Written around 440 BC, The Histories tells of the epic clash between the Persian empire and the Greek city states - the Battle of Marathon, of Thermopylae and of Salamis. But it is also a rich tapestry of the ancient world, its peoples and their cultures, full of saucy and scandalous tales. I would like to highlight some of those stories in this and future blogs. All extracts are taken from Penguin Classics edition of Herodotus: The Histories.
……….There is one custom among these people which is wholly shameful: every woman who is a native of the country must once in her life go and sit in the temple of Aphrodite and give herself to a strange man.
Many of the rich women, who are too proud to mix with the rest, drive to the temple in covered carriages with a whole host of servants following behind, and there wait; most, however, sit in the precincts of the temple with a band of plaited string around their heads – and a great crowd they are, what with some sitting there, others arriving, others going away – and through them all gangways are marked off running in every direction for the men to pass along and make their choice.
Once a woman has taken her seat she is not allowed to go home until a man has thrown a silver coin into her lap and taken her outside to lie with her…The woman has no privilege of choice – she must go with the first man who throws her the money.
When she has lain with him, her duty to the Goddess is discharged and she may go home…Tall, handsome women soon manage to go home again, but the ugly ones stay a long time before their can fulfill the condition which the law demands, some of them, indeed, as much as three or four year………
……….The most ingenious (of the Babylonian practices) in my opinion is a custom which, I understand, they share with the Eneri of Illyria.

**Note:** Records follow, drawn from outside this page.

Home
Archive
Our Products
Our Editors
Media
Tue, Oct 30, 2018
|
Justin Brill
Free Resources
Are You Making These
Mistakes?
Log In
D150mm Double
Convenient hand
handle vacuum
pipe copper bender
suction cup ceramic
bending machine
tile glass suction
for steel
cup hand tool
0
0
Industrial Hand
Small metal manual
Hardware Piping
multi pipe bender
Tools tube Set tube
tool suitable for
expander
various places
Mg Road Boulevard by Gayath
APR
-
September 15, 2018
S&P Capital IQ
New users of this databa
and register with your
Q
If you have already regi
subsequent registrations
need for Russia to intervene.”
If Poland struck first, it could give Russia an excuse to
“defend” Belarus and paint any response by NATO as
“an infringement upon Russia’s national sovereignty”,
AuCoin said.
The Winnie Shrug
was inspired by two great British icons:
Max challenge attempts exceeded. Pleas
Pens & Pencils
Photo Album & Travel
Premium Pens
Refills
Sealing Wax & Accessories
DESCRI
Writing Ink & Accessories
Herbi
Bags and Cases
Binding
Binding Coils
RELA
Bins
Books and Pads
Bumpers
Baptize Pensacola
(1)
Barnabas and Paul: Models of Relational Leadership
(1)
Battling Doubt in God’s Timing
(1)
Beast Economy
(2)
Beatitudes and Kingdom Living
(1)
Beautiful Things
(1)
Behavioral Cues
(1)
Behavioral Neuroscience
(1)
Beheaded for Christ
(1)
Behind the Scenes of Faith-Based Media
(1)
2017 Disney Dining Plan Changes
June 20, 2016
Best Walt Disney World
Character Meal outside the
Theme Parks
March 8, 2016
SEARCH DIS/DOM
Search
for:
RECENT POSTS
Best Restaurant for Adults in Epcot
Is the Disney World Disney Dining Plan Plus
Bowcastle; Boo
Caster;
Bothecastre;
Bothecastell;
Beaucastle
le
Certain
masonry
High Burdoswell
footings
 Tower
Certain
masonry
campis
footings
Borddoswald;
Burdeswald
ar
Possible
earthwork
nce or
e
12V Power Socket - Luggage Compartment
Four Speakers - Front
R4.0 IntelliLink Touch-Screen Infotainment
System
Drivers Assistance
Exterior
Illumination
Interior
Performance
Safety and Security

In every village once a year all the girls of marriageable age used to be collected together in one place, while the men stood around them in a circle; an auctioneer then called each one in turn to stand up and offered her for sale, beginning with the best-looking and going on to the second best as soon as the first had been sold for a good price.
Marriage was the object of the transaction.
The rich men who wanted wives bid against each other for the prettiest girls, while the humbler folk, who had no use of good looks in a wife, were actually paid to take the ugly ones, for when the auctioneer had got through all of the pretty girls he would call upon the plainest to stand up and then ask who was willing to take the least money to marry her – and she was knocked down to whoever accepted the smallest sum. The money came from the sales of the beauties, who in this way provided dowries for their ugly sisters.